Original topic: 大佬们,我的haproxy+keepalived代理的tidb,可能是网络不稳定 vip从主切到备,然后短时间又切回主上。 集群中有节点缓存了备的arp信息 导致连不上tidb,这个是什么原因?

| username: jaybing926

Experts, my HAProxy + Keepalived setup for TiDB might be experiencing network instability. The VIP switches from the primary to the backup and then quickly switches back to the primary. Some nodes in the cluster cache the ARP information of the backup, causing them to be unable to connect to TiDB. What could be the reason for this?

PS: In our cluster’s internal network, all servers are connected to a single/cascading switch. No gateway is configured.
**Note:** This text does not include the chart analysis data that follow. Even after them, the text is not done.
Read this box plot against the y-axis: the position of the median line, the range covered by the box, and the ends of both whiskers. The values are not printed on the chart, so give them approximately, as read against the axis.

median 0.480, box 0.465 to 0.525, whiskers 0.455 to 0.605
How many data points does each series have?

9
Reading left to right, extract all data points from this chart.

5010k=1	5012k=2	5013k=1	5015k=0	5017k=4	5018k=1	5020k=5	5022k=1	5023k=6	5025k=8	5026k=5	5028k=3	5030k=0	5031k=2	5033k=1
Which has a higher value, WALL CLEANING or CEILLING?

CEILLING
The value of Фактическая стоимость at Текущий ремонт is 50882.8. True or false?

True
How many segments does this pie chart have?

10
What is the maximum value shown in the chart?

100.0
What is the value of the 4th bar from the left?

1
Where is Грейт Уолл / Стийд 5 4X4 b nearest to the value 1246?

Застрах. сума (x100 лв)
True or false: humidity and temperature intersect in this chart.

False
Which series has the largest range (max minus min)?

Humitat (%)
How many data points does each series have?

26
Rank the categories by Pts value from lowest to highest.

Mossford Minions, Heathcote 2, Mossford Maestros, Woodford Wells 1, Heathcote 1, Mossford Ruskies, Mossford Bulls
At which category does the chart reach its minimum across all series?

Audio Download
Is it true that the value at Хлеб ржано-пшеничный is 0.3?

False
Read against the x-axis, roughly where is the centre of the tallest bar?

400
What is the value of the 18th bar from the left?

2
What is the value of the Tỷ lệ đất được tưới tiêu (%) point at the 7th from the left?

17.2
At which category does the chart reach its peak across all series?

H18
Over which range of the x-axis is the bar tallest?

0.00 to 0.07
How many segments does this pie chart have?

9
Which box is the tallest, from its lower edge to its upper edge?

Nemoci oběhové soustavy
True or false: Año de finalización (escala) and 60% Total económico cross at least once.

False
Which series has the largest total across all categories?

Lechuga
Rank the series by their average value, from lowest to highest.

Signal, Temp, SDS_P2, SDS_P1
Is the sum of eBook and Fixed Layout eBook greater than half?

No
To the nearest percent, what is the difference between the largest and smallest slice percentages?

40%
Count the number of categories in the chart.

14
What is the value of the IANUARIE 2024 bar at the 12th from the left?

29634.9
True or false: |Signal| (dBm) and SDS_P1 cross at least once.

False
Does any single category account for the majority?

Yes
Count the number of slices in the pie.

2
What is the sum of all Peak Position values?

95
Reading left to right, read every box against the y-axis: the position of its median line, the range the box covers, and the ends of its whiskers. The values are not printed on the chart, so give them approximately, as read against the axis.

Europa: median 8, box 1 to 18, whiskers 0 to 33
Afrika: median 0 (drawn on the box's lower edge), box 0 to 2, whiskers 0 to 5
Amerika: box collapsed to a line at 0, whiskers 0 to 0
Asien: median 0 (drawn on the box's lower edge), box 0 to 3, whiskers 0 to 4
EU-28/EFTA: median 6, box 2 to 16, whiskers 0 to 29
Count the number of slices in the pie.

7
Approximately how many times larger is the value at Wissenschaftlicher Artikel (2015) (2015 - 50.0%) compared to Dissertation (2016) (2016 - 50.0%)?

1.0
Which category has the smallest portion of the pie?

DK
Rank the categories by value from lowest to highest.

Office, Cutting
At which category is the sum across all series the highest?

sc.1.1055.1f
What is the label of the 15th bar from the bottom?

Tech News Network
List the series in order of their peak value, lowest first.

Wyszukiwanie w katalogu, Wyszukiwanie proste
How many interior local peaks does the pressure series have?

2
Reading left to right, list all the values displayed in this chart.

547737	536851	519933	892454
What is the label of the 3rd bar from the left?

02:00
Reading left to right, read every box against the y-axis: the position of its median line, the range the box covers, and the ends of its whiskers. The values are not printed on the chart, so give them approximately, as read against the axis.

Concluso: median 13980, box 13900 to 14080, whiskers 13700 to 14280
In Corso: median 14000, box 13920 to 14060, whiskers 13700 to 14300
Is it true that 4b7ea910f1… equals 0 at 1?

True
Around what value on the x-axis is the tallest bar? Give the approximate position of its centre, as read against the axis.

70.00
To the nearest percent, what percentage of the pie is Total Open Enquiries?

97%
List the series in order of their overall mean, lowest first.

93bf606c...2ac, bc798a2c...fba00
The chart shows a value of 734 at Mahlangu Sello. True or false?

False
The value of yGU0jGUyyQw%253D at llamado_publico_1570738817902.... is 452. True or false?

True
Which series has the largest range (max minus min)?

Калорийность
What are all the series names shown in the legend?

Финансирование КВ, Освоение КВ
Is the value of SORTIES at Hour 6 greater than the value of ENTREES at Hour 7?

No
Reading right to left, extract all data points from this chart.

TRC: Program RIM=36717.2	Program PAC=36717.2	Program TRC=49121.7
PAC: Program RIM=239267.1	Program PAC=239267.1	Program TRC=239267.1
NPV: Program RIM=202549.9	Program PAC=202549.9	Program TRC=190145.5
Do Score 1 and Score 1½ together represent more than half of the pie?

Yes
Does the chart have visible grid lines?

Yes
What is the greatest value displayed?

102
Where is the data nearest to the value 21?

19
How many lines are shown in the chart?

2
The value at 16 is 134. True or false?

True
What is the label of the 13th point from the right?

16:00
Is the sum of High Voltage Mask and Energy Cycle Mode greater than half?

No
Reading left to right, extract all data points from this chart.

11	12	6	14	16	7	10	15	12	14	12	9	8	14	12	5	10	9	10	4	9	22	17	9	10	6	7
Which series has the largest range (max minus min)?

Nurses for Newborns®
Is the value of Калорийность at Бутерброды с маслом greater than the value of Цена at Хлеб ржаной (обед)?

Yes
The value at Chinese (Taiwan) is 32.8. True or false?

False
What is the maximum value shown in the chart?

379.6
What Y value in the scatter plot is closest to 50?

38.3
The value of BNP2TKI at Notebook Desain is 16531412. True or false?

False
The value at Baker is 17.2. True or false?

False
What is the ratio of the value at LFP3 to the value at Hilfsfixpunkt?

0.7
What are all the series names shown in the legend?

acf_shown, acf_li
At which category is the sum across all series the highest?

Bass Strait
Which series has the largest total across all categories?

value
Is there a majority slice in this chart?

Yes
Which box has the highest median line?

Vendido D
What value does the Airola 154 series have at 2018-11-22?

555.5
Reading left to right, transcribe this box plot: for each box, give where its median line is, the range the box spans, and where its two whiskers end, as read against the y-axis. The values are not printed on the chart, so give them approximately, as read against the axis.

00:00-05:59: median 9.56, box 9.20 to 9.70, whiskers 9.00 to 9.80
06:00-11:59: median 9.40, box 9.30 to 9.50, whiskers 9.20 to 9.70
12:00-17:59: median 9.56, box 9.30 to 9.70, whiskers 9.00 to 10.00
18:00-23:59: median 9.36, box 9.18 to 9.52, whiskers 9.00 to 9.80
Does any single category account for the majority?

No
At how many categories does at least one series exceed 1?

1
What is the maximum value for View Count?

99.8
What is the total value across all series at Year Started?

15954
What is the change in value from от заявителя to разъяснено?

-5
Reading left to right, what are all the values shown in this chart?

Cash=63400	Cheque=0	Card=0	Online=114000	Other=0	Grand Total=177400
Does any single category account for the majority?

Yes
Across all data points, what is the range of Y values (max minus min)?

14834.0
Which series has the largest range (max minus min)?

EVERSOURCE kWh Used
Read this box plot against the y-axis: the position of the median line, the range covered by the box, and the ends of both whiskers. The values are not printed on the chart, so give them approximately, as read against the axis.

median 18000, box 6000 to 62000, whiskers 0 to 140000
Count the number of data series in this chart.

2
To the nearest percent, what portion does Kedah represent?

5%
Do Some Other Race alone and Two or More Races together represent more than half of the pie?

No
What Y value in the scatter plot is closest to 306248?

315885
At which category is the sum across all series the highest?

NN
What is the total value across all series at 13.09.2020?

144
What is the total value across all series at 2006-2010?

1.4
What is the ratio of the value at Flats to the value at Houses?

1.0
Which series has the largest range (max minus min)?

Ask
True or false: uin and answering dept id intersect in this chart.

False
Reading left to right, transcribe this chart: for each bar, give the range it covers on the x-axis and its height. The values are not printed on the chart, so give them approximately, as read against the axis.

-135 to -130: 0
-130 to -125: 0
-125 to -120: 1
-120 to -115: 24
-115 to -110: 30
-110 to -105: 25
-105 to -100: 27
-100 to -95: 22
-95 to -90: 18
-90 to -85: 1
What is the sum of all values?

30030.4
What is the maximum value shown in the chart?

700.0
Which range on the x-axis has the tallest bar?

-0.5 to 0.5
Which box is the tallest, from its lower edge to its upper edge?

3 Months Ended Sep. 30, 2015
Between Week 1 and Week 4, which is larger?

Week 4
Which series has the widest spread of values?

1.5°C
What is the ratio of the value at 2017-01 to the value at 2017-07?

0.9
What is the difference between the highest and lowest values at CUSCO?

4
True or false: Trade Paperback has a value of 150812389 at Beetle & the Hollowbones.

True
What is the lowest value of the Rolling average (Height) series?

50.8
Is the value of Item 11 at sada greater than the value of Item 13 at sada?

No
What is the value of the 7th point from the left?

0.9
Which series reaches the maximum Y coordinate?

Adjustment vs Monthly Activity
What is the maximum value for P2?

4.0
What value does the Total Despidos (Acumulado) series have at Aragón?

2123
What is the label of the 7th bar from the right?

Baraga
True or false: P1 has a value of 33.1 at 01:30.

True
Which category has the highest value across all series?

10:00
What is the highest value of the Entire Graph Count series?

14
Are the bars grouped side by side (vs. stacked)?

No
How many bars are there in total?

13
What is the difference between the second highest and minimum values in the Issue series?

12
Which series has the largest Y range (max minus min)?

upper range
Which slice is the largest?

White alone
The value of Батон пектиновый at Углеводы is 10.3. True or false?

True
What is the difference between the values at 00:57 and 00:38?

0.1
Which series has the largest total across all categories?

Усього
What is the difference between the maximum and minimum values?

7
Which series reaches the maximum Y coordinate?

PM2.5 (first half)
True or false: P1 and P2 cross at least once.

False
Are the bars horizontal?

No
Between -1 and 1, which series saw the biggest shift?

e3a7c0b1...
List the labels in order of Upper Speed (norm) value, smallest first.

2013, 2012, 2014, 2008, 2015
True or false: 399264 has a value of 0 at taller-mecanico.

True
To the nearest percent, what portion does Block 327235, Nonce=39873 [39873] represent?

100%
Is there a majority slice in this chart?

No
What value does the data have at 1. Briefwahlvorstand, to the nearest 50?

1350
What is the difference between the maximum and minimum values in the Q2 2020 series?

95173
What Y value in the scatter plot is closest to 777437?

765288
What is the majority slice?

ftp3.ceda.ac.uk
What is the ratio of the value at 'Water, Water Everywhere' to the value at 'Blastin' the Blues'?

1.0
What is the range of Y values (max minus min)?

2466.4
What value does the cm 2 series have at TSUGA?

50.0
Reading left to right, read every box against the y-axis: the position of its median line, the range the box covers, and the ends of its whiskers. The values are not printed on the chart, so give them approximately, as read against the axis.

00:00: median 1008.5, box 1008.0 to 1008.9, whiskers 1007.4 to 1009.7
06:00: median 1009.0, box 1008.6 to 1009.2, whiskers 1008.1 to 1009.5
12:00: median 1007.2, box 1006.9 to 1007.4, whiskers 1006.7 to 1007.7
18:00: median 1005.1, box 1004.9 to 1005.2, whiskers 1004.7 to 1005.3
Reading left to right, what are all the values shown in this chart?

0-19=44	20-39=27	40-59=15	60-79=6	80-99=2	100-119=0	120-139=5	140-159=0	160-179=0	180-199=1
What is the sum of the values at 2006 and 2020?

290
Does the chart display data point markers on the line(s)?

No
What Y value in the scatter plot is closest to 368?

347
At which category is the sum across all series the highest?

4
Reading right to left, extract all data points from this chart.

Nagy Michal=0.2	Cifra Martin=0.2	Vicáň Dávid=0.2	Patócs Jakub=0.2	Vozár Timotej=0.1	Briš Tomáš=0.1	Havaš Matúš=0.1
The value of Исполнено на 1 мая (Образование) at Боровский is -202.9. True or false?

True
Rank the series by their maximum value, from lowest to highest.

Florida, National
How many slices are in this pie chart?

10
Nodes can capture VRRP broadcast packets.

| username: TiDBer_pkQ5q1l0 | Original post link

Just use arping to reach the gateway, that’s how a large Layer 2 network works.

| username: jaybing926 | Original post link

Our internal network does not have a configured gateway, and the external network uses another external network card.
So how can we avoid this issue? We can’t manually update the ARP information every time a problem occurs, right?

| username: xingzhenxiang | Original post link

Refer to

| username: jaybing926 | Original post link

I have read this document, and the purpose of this operation is “to send a gateway update ARP information when switching VIPs, right?”
But our environment doesn’t have a gateway, what should we do in this situation? :crazy_face: :crazy_face:

| username: TiDBer_pkQ5q1l0 | Original post link

There must be a gateway message to go out, definitely.

| username: jaybing926 | Original post link

eth1 is an internal network without a gateway, and there is only one gateway for the external network card eth0.